No ABI changes are required. Backwards compatibility is not broken.
February 05, 2016
On Fri, 05 Feb 2016 00:38:16 +0000, tsbockman wrote:

> On Friday, 5 February 2016 at 00:03:56 UTC, Chris Wright wrote:
>> Doing this sort of validation requires build system integration (track the command line arguments that went into producing this object file; find which object files are combined into which targets; run the analysis on that) and costs as much time as compiling the whole project from scratch.
> 
> There is no need to take "as much time as compiling the whole project from scratch".
> 
> The necessary information is already gathered during the normal course of compilation; all that is required is to actually save it somewhere until link-time, instead of throwing it away.

True. That works if this is baked into your compiler, or if your compiler has plugin support. And you'd have to compile with this plugin or the relevant options turned on by default in order for you not to duplicate work.

That's partly an engineering issue (build this thing in this particular way) and partly a social issue (get people to run it by default; have them add the extra flag to the makefile to specify to create the relevant output; possibly get your compiler vendor to build it in, depending on what compiler your devs are using).

I imagine Google, to take a random example where I have experience, would add this as a presubmit step rather than requiring it on every build.
February 05, 2016
On Friday, 5 February 2016 at 00:50:32 UTC, tsbockman wrote:
> On Friday, 5 February 2016 at 00:41:52 UTC, Ola Fosheim Grøstad wrote:
>> On Friday, 5 February 2016 at 00:14:11 UTC, tsbockman wrote:
>>> But it's 2016 and my PC has 32GiB of RAM. Why should a C compiler running on such a system skip safety checks just because they would be too expensive to run on some *other* computer?
>>
>> C has to be backwards compatible, but I don't know why people do larger projects in C in 2016.
>> [...]
>
> Why would simply adding a warning change any of that?
>
> No ABI changes are required. Backwards compatibility is not broken.
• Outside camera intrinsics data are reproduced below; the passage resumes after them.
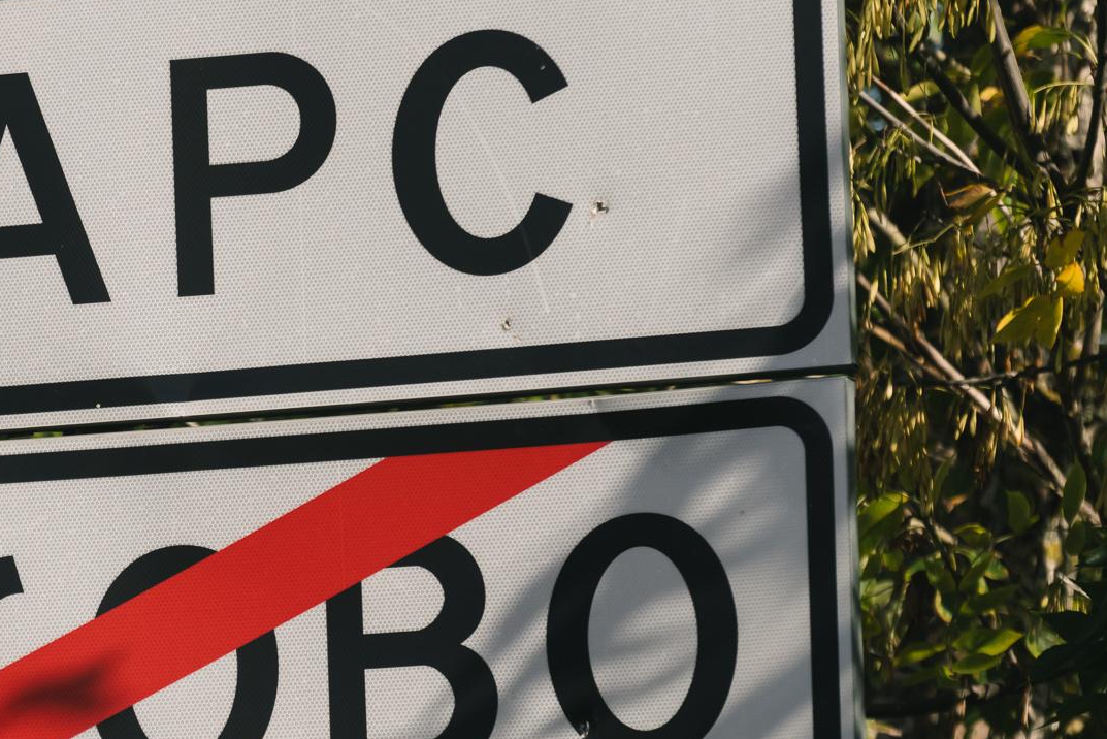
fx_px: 8796
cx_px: -105
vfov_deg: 4.8
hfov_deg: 7.2
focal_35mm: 286
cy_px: 450
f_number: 4.5
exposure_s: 1/2000
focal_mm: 102
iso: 90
Not sure what you mean by adding a warning. You can probably find sanitizers that do it, but the standard does not require warnings for anything (AFAIK). That is up to compiler vendors.

As for why C isn't displaced by something better, maybe the right question is: why don't new languages stick to the C ABI and provide sensible C code gen.

Well, they want more features... and features... and features...

There is probably a market for it, but nobody can be bothered to create and maintain a simple modern system level language.